## INSTRUCTIONS FOR THE TASK
A single number is expected: the count of lines in the entries below that contain "dans".

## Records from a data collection
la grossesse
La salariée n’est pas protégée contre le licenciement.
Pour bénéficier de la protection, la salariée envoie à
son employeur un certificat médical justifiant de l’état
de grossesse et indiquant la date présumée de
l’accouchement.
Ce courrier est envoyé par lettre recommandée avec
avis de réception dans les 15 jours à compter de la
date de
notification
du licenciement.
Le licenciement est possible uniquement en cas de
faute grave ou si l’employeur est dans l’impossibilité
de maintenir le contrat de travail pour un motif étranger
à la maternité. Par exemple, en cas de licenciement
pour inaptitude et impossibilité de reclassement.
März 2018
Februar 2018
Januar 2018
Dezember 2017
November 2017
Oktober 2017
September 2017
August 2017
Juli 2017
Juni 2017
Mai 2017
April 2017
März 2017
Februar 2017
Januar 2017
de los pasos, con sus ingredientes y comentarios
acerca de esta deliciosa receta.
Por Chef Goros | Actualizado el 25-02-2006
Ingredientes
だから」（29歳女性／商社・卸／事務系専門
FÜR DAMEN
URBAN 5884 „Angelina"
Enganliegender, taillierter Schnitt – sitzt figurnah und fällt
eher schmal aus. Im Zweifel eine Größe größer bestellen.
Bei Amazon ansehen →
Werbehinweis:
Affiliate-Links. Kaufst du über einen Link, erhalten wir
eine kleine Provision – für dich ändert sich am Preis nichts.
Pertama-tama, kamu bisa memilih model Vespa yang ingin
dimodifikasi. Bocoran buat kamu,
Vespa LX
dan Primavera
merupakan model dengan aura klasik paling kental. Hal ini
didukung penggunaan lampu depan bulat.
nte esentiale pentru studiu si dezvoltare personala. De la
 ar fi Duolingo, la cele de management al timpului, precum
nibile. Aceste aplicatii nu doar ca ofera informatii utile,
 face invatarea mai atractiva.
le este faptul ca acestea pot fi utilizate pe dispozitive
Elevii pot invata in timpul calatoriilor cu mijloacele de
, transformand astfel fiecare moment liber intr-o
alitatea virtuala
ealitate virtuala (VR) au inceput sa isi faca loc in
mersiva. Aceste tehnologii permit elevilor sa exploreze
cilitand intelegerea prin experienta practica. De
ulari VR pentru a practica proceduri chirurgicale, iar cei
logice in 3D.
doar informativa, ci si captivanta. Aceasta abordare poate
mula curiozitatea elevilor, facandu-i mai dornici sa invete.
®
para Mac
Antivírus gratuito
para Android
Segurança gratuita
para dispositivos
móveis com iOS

## PROBLEM SOLUTION
2